**Selected excerpt**
A Q&A with Solito, Solita Editors Steven Mayers & Jonathan FreedmanWe’re excited to share an inside look into one of our newest oral history projects: Solito, Solita: Youth Migrants from Central America.
Solito, Solita (Alone, Alone) sheds light on the abuses that youth migrants from Central America face while seeking refuge from life-threatening conditions in their home countries. From extortion and the dangers they face hopping cargo trains, their struggles in underground America, to their dreams for the future, the project aims to illuminate the stories of this largely unheard population numbering nearly 200,000. Solito, Solita is one of six projects Voice of Witness is currently incubating through the VOW Story Lab, which provides oral history training, editorial guidance, and project funding to human rights storytellers in need of institutional support.
We hope you enjoy the interview below with Solito, Solita editors Jonathan Freedman and Steven Mayers.
About the editors: Jonathan Freedman is a journalist, author, and educator who won the Pulitzer Prize for editorials advocating for justice for undocumented migrants. Steven Mayers is a San Francisco-based educator and researcher who works with migrant communities as an oral historian and English professor.
Can you tell us about a compelling moment you’ve shared with a narrator?
We were interviewing a Guatemalan orphan, Adrian, who’d just gotten out of an immigration detention prison in California. His crime? Turning 18 years old. He showed us the zippered scars where he’d been stabbed and left for dead in Guatemala City.
His offense? He refused to join the gang that took over his barrio, the kind of gang that had murdered his mother before his eyes, when he was five years old. As he described his journey on la bestia, crossing through Mexico to the US border, he kept saying, “Solito, solito! Alone, alone!”
Adrian was temporarily employed on a construction site, sending remittances to pay for his grandmother’s cancer medications, struggling to go to English classes, facing deportation hearings. He told us of his dreams of becoming an auto mechanic, starting a family in America.
Adrian’s life hangs in the balance—along with thousands of other youth migrants facing detention and deportation. Haunted by his words, we named our project, Solito, Solita.
How do you connect with potential narrators?

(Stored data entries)
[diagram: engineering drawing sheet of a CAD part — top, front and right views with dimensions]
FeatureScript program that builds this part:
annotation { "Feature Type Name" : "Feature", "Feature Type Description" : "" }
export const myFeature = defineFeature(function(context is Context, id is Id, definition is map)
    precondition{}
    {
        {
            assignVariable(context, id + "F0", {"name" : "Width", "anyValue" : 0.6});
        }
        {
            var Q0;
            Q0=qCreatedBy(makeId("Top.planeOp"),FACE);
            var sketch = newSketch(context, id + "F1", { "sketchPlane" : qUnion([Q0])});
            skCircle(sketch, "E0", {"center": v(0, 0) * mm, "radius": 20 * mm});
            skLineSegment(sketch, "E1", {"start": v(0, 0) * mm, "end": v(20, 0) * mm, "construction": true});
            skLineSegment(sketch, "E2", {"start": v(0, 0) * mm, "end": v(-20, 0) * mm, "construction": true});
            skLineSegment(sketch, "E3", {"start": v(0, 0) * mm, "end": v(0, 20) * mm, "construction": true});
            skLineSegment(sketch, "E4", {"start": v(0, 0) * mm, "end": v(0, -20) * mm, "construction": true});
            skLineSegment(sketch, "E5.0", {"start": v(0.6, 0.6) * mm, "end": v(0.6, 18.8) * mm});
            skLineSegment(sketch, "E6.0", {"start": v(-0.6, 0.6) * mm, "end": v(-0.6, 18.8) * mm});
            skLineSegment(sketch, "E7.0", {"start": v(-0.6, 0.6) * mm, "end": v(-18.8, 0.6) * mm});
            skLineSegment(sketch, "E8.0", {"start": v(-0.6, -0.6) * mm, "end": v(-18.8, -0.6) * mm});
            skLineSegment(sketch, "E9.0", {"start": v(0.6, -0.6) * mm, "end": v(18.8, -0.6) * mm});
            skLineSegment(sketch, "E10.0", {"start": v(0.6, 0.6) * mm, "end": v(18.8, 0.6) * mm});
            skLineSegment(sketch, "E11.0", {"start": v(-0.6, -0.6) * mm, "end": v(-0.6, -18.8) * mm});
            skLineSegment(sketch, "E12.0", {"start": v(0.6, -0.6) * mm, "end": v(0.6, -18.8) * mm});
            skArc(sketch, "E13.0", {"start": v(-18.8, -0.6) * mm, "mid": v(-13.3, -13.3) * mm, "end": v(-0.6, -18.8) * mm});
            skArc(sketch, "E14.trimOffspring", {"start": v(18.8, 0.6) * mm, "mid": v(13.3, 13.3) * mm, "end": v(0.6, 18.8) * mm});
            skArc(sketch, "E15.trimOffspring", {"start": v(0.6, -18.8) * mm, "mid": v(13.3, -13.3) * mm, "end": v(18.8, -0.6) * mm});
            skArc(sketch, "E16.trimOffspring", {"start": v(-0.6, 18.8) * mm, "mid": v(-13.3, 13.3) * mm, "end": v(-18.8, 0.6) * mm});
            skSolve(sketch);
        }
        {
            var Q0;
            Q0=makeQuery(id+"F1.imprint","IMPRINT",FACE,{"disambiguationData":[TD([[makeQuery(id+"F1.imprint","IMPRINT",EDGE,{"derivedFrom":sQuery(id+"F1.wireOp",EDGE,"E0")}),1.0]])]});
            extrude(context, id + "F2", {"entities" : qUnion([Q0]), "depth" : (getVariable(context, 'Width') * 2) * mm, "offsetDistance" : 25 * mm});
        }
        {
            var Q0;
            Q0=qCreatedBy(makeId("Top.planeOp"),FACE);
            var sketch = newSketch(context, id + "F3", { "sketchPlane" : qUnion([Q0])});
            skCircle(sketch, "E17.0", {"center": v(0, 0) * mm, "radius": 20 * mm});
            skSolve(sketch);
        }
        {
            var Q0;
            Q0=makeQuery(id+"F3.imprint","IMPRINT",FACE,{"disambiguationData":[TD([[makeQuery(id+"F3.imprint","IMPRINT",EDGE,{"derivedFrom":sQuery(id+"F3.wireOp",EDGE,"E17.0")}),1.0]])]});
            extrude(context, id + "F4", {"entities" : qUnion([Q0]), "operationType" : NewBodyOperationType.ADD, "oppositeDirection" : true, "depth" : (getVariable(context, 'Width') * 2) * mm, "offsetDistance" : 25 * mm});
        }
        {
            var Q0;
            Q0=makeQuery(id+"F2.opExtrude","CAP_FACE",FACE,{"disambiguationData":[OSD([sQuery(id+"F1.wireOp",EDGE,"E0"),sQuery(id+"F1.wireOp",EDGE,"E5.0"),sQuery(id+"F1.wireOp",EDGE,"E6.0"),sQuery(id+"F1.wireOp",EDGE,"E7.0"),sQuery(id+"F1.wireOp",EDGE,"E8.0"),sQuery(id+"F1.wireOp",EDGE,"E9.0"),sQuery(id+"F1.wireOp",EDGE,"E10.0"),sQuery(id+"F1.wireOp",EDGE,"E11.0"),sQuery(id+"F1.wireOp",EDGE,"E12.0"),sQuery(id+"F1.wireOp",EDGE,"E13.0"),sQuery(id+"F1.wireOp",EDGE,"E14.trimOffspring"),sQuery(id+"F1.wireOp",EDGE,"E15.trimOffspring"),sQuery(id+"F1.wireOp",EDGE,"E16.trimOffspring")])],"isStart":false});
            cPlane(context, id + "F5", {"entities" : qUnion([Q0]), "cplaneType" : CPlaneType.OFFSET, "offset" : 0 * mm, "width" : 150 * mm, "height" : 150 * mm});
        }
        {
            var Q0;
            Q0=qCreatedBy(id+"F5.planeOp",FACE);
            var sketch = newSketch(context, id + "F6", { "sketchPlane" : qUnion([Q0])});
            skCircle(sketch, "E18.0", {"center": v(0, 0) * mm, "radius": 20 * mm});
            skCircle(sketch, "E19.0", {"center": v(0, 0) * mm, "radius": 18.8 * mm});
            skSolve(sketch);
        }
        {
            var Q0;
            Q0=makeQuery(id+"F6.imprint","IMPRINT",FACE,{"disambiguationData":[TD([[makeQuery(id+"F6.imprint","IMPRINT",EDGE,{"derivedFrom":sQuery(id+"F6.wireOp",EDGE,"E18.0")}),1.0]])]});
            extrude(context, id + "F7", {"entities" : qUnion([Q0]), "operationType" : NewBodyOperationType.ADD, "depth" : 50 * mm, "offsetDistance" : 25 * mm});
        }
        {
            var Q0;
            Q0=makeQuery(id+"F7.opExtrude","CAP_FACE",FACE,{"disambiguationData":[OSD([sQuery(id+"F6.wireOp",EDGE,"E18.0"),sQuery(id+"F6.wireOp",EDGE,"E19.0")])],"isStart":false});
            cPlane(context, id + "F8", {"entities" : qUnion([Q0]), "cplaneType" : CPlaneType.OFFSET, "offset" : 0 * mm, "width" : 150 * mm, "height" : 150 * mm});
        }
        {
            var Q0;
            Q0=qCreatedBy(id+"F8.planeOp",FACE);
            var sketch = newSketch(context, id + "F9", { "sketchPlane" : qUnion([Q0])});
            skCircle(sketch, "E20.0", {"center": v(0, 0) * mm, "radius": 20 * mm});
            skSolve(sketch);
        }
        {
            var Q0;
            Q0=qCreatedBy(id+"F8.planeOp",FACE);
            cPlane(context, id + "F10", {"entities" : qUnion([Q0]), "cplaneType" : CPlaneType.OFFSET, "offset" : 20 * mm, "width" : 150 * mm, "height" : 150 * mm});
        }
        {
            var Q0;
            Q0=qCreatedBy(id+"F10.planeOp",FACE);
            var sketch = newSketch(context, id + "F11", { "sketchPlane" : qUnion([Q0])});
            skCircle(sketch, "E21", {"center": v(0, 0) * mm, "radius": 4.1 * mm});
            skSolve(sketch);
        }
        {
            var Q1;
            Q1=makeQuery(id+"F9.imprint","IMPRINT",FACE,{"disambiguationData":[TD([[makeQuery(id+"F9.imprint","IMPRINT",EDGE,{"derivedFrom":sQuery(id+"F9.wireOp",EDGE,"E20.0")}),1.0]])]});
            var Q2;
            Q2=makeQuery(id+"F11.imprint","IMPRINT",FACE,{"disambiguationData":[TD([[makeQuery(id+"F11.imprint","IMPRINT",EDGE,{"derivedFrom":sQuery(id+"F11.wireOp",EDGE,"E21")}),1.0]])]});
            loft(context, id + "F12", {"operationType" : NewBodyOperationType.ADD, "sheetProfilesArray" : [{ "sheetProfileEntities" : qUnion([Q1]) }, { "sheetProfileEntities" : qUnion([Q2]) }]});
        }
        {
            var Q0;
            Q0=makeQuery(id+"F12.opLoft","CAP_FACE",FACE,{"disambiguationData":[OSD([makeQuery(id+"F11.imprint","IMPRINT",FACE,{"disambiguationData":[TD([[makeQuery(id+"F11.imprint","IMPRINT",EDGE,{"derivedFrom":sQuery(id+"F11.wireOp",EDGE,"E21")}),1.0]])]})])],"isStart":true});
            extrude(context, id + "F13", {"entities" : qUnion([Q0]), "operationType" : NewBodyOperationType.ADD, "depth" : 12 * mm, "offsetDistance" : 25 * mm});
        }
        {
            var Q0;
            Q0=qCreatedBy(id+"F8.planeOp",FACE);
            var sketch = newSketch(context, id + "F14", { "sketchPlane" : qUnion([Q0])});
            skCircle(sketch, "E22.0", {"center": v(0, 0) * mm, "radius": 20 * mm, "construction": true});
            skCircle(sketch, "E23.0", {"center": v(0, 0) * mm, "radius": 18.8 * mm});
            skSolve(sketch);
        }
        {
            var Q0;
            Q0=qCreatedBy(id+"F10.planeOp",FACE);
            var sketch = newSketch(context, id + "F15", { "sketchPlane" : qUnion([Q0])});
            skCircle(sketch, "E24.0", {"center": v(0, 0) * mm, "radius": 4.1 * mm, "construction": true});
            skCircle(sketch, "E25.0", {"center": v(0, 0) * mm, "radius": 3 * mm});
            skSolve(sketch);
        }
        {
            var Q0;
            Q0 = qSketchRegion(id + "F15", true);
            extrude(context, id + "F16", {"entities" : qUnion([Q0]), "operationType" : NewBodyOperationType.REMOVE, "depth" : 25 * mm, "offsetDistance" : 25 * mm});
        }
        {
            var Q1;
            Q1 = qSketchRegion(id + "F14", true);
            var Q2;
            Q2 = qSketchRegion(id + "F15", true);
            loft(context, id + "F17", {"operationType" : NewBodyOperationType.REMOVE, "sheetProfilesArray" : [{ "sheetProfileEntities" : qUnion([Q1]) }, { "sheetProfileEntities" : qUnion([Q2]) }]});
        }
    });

**Try it**
Return the passage of the Solito, Solita interview verbatim, beginning at the words "We hope you" and stopping after "with a narrator?". These records were taken from a separate source.

**Solution to this task**
We hope you enjoy the interview below with Solito, Solita editors Jonathan Freedman and Steven Mayers.
About the editors: Jonathan Freedman is a journalist, author, and educator who won the Pulitzer Prize for editorials advocating for justice for undocumented migrants. Steven Mayers is a San Francisco-based educator and researcher who works with migrant communities as an oral historian and English professor.
Can you tell us about a compelling moment you’ve shared with a narrator?